Na contramão da mobilidade

Trânsito caótico é recorrente na capital paulista; superação do problema envolve ações como a maior capilaridade dos transportes públicos e sua integração com os modais não poluentes
Fotos: Luciney Martins/O SÃO PAULO

São Paulo é uma cidade que se desenvolveu respeitando mais os automóveis do que as pessoas. É só verificar a qualidade das calçadas: obstáculos, degraus, buracos e falta de sinalização. A priorização do transporte individual é uma vocação que acompanha a capital paulista desde os anos 1920, quando já se planejava o alargamento de vias e a construção de grandes avenidas para acolher o crescente número de carros que circulavam por suas ruas. Foi nessa época que surgiram as primeiras vias radiais e perimetrais, transformando uma cidade adensada e baseada na locomoção por transporte coletivo, o bonde, em uma cidade mais dispersa e dependente de automóveis.

Durante décadas, essa orientação pautou os planos de desenvolvimento e expansão urbana de São Paulo. Hoje, quase um século depois, não é muito diferente. A recente revisão do Plano Diretor Estratégico da cidade, aprovada no último mês de julho, está aí para comprovar. A diferença, agora, é que as diretrizes respondem aos interesses do setor imobiliário.

Dois dos principais pontos aprovados no novo Plano Diretor ampliaram a capacidade construtiva nas áreas próximas aos eixos de transporte e aumentaram a oferta de vagas de garagem. Isso significa que as construtoras poderão erguer prédios maiores nos corredores de ônibus, trem e metrô. Nos miolos de bairro, também. Como justificativa, alegam que o adensamento é importante para garantir o acesso de mais pessoas ao transporte público. De fato, isso faz muito sentido do ponto de vista da mobilidade e já estava previsto no plano de 2014. Mas, na prática, o que ocorreu – e será muito potencializado com a revisão atual – é justamente o contrário.

Primeiro, por uma questão óbvia: se a ideia é estimular o uso do transporte coletivo, não faz sentido ampliar o número de vagas para carros na garagem. O que será adensado, no caso, é o trânsito – e isso tem um impacto direto não só no tempo de deslocamento das pessoas, mas também nas emissões de carbono e de outros poluentes que afetam a saúde da população. Na realidade, o setor imobiliário está preocupado em ampliar as construções voltadas para as classes média e alta, que historicamente têm lhe dado os melhores resultados. Por isso, o aumento do gabarito nos miolos dos bairros.

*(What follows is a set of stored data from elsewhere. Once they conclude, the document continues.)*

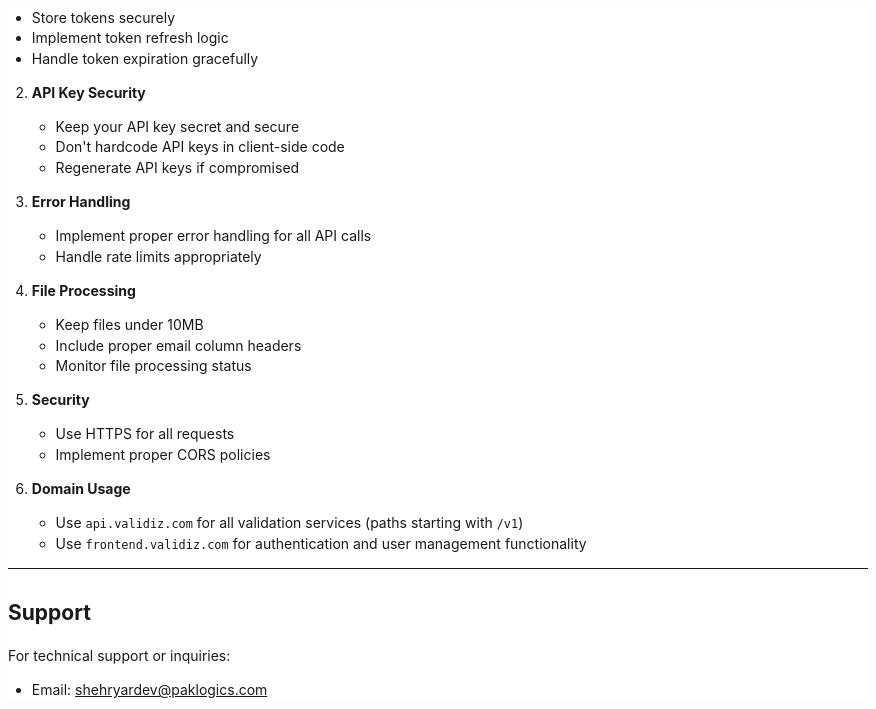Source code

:    - Store tokens securely
   - Implement token refresh logic
   - Handle token expiration gracefully

2. **API Key Security**

   - Keep your API key secret and secure
   - Don't hardcode API keys in client-side code
   - Regenerate API keys if compromised

3. **Error Handling**

   - Implement proper error handling for all API calls
   - Handle rate limits appropriately

4. **File Processing**

   - Keep files under 10MB
   - Include proper email column headers
   - Monitor file processing status

5. **Security**
   - Use HTTPS for all requests
   - Implement proper CORS policies

6. **Domain Usage**
   - Use `api.validiz.com` for all validation services (paths starting with `/v1`)
   - Use `frontend.validiz.com` for authentication and user management functionality

---

## Support

For technical support or inquiries:

- Email: [shehryardev@paklogics.com](mailto:shehryardev@paklogics.com)
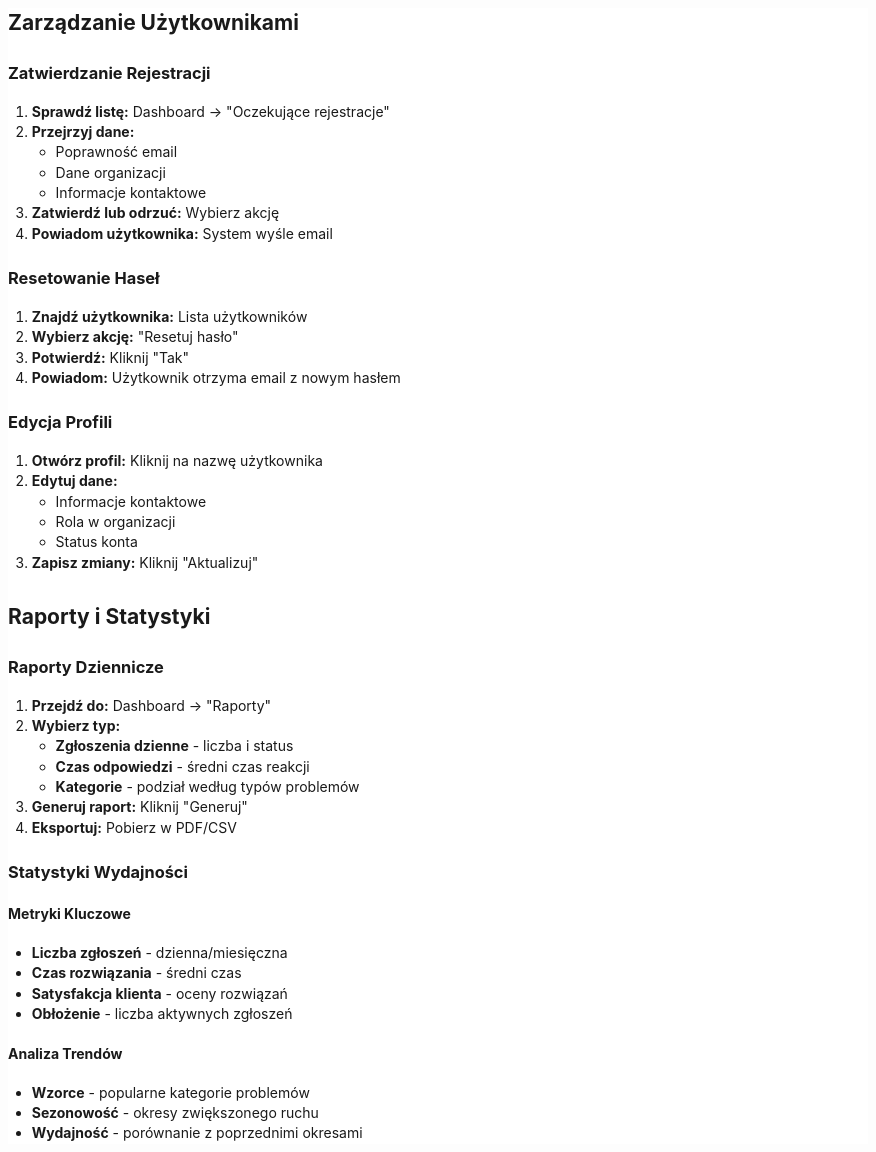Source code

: ## Zarządzanie Użytkownikami

### Zatwierdzanie Rejestracji

1. **Sprawdź listę:** Dashboard → "Oczekujące rejestracje"
2. **Przejrzyj dane:**
   - Poprawność email
   - Dane organizacji
   - Informacje kontaktowe
3. **Zatwierdź lub odrzuć:** Wybierz akcję
4. **Powiadom użytkownika:** System wyśle email

### Resetowanie Haseł

1. **Znajdź użytkownika:** Lista użytkowników
2. **Wybierz akcję:** "Resetuj hasło"
3. **Potwierdź:** Kliknij "Tak"
4. **Powiadom:** Użytkownik otrzyma email z nowym hasłem

### Edycja Profili

1. **Otwórz profil:** Kliknij na nazwę użytkownika
2. **Edytuj dane:**
   - Informacje kontaktowe
   - Rola w organizacji
   - Status konta
3. **Zapisz zmiany:** Kliknij "Aktualizuj"

## Raporty i Statystyki

### Raporty Dziennicze

1. **Przejdź do:** Dashboard → "Raporty"
2. **Wybierz typ:**
   - **Zgłoszenia dzienne** - liczba i status
   - **Czas odpowiedzi** - średni czas reakcji
   - **Kategorie** - podział według typów problemów
3. **Generuj raport:** Kliknij "Generuj"
4. **Eksportuj:** Pobierz w PDF/CSV

### Statystyki Wydajności

#### Metryki Kluczowe
- **Liczba zgłoszeń** - dzienna/miesięczna
- **Czas rozwiązania** - średni czas
- **Satysfakcja klienta** - oceny rozwiązań
- **Obłożenie** - liczba aktywnych zgłoszeń

#### Analiza Trendów
- **Wzorce** - popularne kategorie problemów
- **Sezonowość** - okresy zwiększonego ruchu
- **Wydajność** - porównanie z poprzednimi okresami
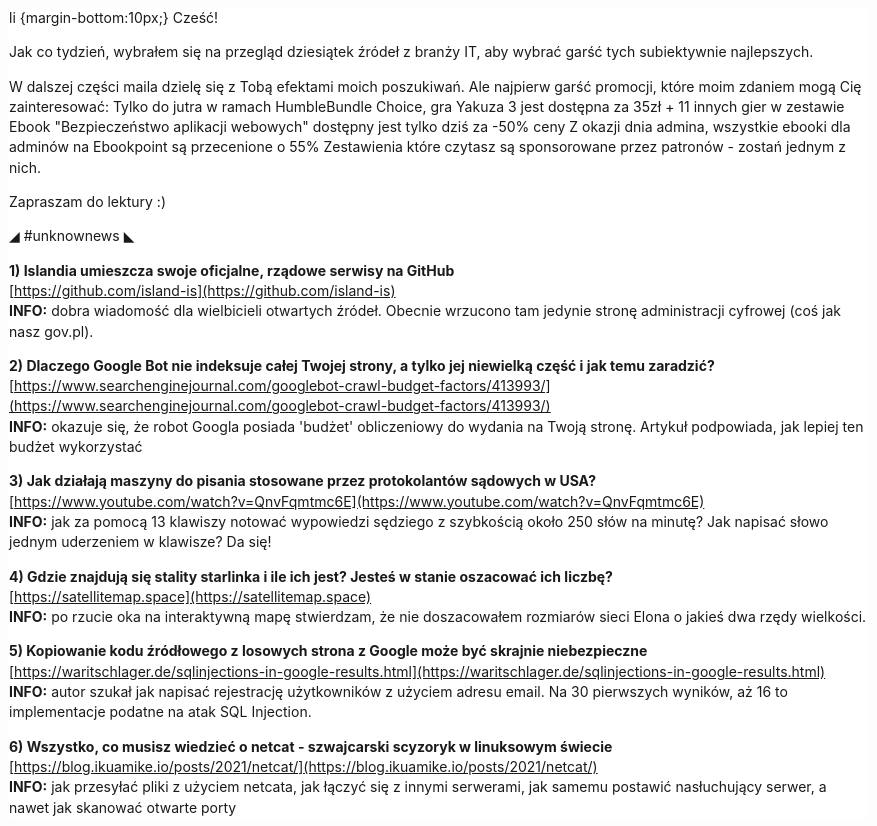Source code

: li {margin-bottom:10px;}
Cześć!

Jak co tydzień, wybrałem się na przegląd dziesiątek źródeł z branży IT, aby wybrać garść tych subiektywnie najlepszych.

W dalszej części maila dzielę się z Tobą efektami moich poszukiwań.
Ale najpierw garść promocji, które moim zdaniem mogą Cię zainteresować:
Tylko do jutra w ramach HumbleBundle Choice, gra Yakuza 3 jest dostępna za 35zł + 11 innych gier w zestawie
Ebook "Bezpieczeństwo aplikacji webowych" dostępny jest tylko dziś za -50% ceny
Z okazji dnia admina, wszystkie ebooki dla adminów na Ebookpoint są przecenione o 55%
Zestawienia które czytasz są sponsorowane przez patronów - zostań jednym z nich.

 

Zapraszam do lektury :)

 

◢ #unknownews ◣


**1) Islandia umieszcza swoje oficjalne, rządowe serwisy na GitHub**  
[https://github.com/island-is](https://github.com/island-is)  
**INFO:** dobra wiadomość dla wielbicieli otwartych źródeł. Obecnie wrzucono tam jedynie stronę administracji cyfrowej (coś jak nasz gov.pl).  


**2) Dlaczego Google Bot nie indeksuje całej Twojej strony, a tylko jej niewielką część i jak temu zaradzić?**  
[https://www.searchenginejournal.com/googlebot-crawl-budget-factors/413993/](https://www.searchenginejournal.com/googlebot-crawl-budget-factors/413993/)  
**INFO:** okazuje się, że robot Googla posiada 'budżet' obliczeniowy do wydania na Twoją stronę. Artykuł podpowiada, jak lepiej ten budżet wykorzystać  


**3) Jak działają maszyny do pisania stosowane przez protokolantów sądowych w USA?**  
[https://www.youtube.com/watch?v=QnvFqmtmc6E](https://www.youtube.com/watch?v=QnvFqmtmc6E)  
**INFO:** jak za pomocą 13 klawiszy notować wypowiedzi sędziego z szybkością około 250 słów na minutę? Jak napisać słowo jednym uderzeniem w klawisze? Da się!  


**4) Gdzie znajdują się stality starlinka i ile ich jest? Jesteś w stanie oszacować ich liczbę?**  
[https://satellitemap.space](https://satellitemap.space)  
**INFO:** po rzucie oka na interaktywną mapę stwierdzam, że nie doszacowałem rozmiarów sieci Elona o jakieś dwa rzędy wielkości.  


**5) Kopiowanie kodu źródłowego z losowych strona z Google może być skrajnie niebezpieczne**  
[https://waritschlager.de/sqlinjections-in-google-results.html](https://waritschlager.de/sqlinjections-in-google-results.html)  
**INFO:** autor szukał jak napisać rejestrację użytkowników z użyciem adresu email. Na 30 pierwszych wyników, aż 16 to implementacje podatne na atak SQL Injection.  


**6) Wszystko, co musisz wiedzieć o netcat - szwajcarski scyzoryk w linuksowym świecie**  
[https://blog.ikuamike.io/posts/2021/netcat/](https://blog.ikuamike.io/posts/2021/netcat/)  
**INFO:** jak przesyłać pliki z użyciem netcata, jak łączyć się z innymi serwerami, jak samemu postawić nasłuchujący serwer, a nawet jak skanować otwarte porty  
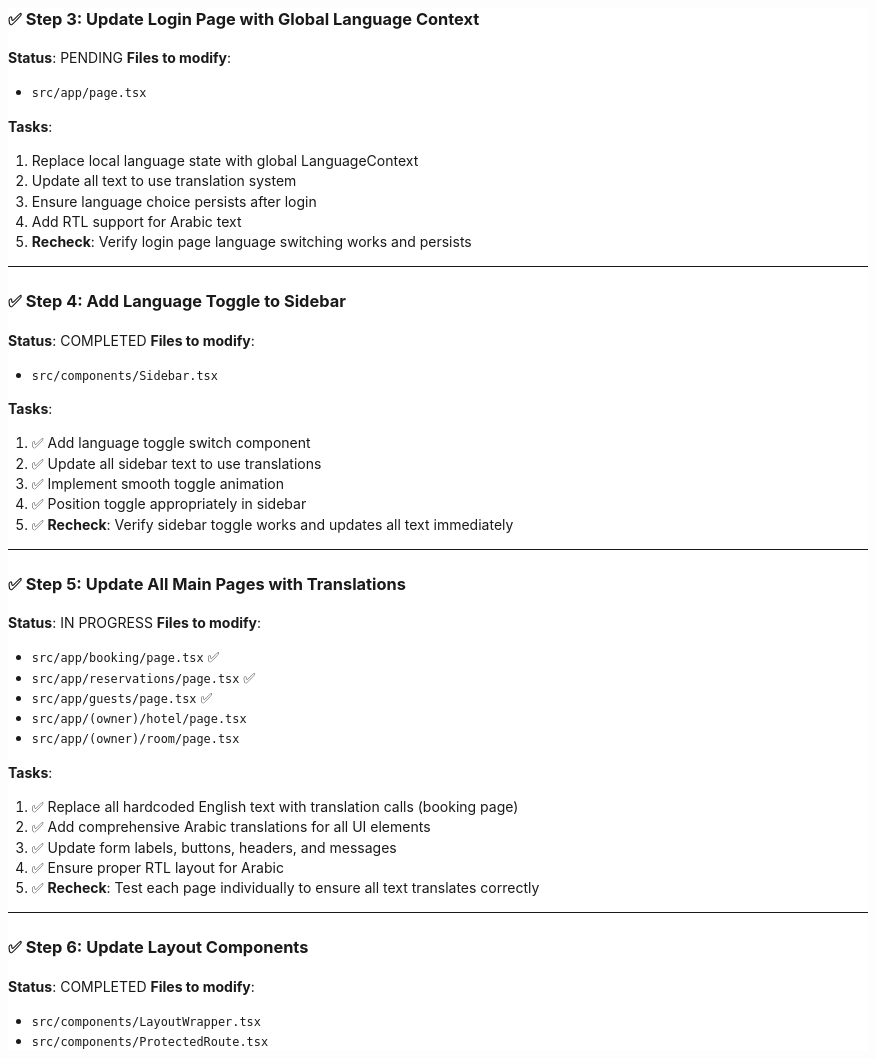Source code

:### ✅ Step 3: Update Login Page with Global Language Context
**Status**: PENDING
**Files to modify**:
- `src/app/page.tsx`

**Tasks**:
1. Replace local language state with global LanguageContext
2. Update all text to use translation system
3. Ensure language choice persists after login
4. Add RTL support for Arabic text
5. **Recheck**: Verify login page language switching works and persists

---

### ✅ Step 4: Add Language Toggle to Sidebar
**Status**: COMPLETED
**Files to modify**:
- `src/components/Sidebar.tsx`

**Tasks**:
1. ✅ Add language toggle switch component
2. ✅ Update all sidebar text to use translations
3. ✅ Implement smooth toggle animation
4. ✅ Position toggle appropriately in sidebar
5. ✅ **Recheck**: Verify sidebar toggle works and updates all text immediately

---

### ✅ Step 5: Update All Main Pages with Translations
**Status**: IN PROGRESS
**Files to modify**:
- `src/app/booking/page.tsx` ✅
- `src/app/reservations/page.tsx` ✅
- `src/app/guests/page.tsx` ✅
- `src/app/(owner)/hotel/page.tsx`
- `src/app/(owner)/room/page.tsx`

**Tasks**:
1. ✅ Replace all hardcoded English text with translation calls (booking page)
2. ✅ Add comprehensive Arabic translations for all UI elements
3. ✅ Update form labels, buttons, headers, and messages
4. ✅ Ensure proper RTL layout for Arabic
5. ✅ **Recheck**: Test each page individually to ensure all text translates correctly

---

### ✅ Step 6: Update Layout Components
**Status**: COMPLETED
**Files to modify**:
- `src/components/LayoutWrapper.tsx`
- `src/components/ProtectedRoute.tsx`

Dados do Mapa da Desigualdade de São Paulo 2022, elaborado pela Rede Nossa São Paulo, mostram que o tempo médio de deslocamento por transporte público é três vezes maior nos distritos periféricos. Em vários bairros, as pessoas chegam a gastar duas horas e meia, todos os dias, em locomoção. Além disso, estudos mostram que, nos últimos anos, a oferta de novas moradias para a população de baixa renda está longe dos sistemas de transporte coletivo.

Na prática, o que se vê é o surgimento de prédios de alto padrão nesses locais – que, naturalmente, se tornam mais valorizados pela proximidade com o transporte público. Inacessíveis para a população de baixa renda, essas áreas concentram o maior interesse (e a principal demanda) do setor imobiliário. Enquanto isso, quem não pode pagar, vai para os distritos mais distantes. Ou seja, continuamos andando na contramão e reproduzindo a mesma lógica secular que nos trouxe até aqui. Ao atender aos interesses políticos e econômicos de um grupo restrito de agentes públicos e privados, o novo Plano Diretor de São Paulo comprova que temos um longo passado pela frente.